The opposite direction of differences between female and male newborns in FGR compared to SGA was influenced by parental age, leukocyte count, hemoglobin level, and platelet count in diagnosing IFG. Weight gain and CTG (STV) indicators in the diagnosis of IFG, along with systolic BP in the first trimester and both systolic and diastolic BP in the second trimester, as well as blood ALT and AST, distinguished fetuses of different sexes in only one of the two IFG scenarios. The direction of differences in menarche age, diastolic BP in the first trimester, blood creatinine level, and gestational age in the diagnosis of IFG were identical. This finding sheds light on the differences in the pathogenesis of FGR and SGA, highlighting the significance of fetal sex and parental age as markers of epigenetic potential.

This study confirmed that female fetuses are more susceptible to a more complicated variant of IFG–FGR. It was found that the female sex is associated with impaired blood flow in the uterine and middle cerebral arteries, a reduced cerebroplacental index, and a higher susceptibility to severe complications such as low body weight, severe PE, GAH, and the need for IC. Male fetal sex was more closely associated with impaired blood flow in the umbilical artery, undetermined causes of IFG and CAH, moderate PE, and, critically, with prematurity.

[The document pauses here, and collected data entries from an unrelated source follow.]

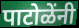
पाटोळेंनी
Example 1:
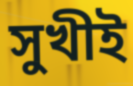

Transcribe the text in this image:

সুখীই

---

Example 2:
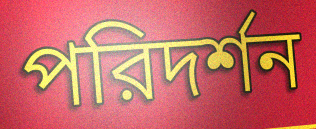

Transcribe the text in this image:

পরিদর্শন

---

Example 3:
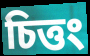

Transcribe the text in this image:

চিত্তং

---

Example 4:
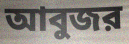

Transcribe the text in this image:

আবুজর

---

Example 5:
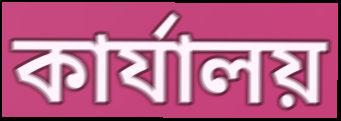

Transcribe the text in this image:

কার্যালয়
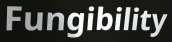
Fungibility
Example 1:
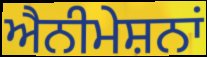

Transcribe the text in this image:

ਐਨੀਮੇਸ਼ਨਾਂ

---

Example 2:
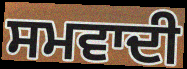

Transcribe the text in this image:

ਸਮਵਾਦੀ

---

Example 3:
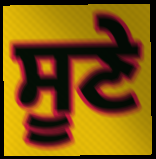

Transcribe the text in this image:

ਸੂਣੇ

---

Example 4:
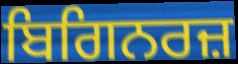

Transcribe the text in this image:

ਬਿਗਿਨਰਜ਼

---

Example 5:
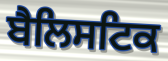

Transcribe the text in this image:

ਬੈਲਿਸਟਿਕ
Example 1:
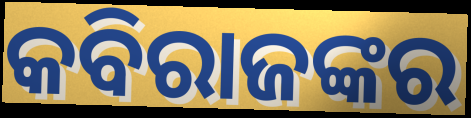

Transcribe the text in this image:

କବିରାଜଙ୍କର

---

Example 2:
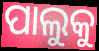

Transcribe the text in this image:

ପାଲୁକୁ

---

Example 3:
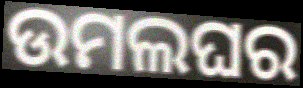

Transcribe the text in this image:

The decision tree method proposed possible scenarios for the development of IFG into one of its variants, considering maternal and paternal factors, as well as fetal sex. This approach suggests the need for IC for newborns, reflecting the severity of their condition at birth. Although these results do not resolve all issues related to the diagnosis and prevention of IFG and its variants, the regional specificity of this study limits the generalizability of the findings to other populations. Nevertheless, implementing the proposed decision tree models along with individualized centile tables adjusted for fetal sex during ultrasound monitoring, increased BP control, Doppler assessment of uterine arteries, and biochemical monitoring (creatinine, AST/ALT) in pregnant women can increase the risk of potential pregnancy complications and improve delivery outcomes. This approach aids in the timely differential diagnosis of SGA and FGR, as well as in choosing the appropriate timing, method, and location for delivery.

Conclusion

IFG is closely linked to fetal sex, and its variant (FGR or SGA) determines its specificity. It is advisable to assess both SGA and FGR while considering fetal sex. This relationship is influenced by parental age as a marker of epigenetic factors and reflects maternal and fetal hemodynamics as well as maternal hemic, hepatic, and renal responses to the progression of pregnancy complicated by IFG. The solutions proposed in this study serve as guides for stratifying pregnant women by IFG variants, taking into account fetal sex and associated risk factors. We recommend the introduction of individualized centile tables adjusted for fetal sex during ultrasound monitoring. For pregnant women carrying a female fetus at risk of FGR, increased BP control, Doppler assessment of uterine arteries, and biochemical monitoring (creatinine, AST/ALT) are essential.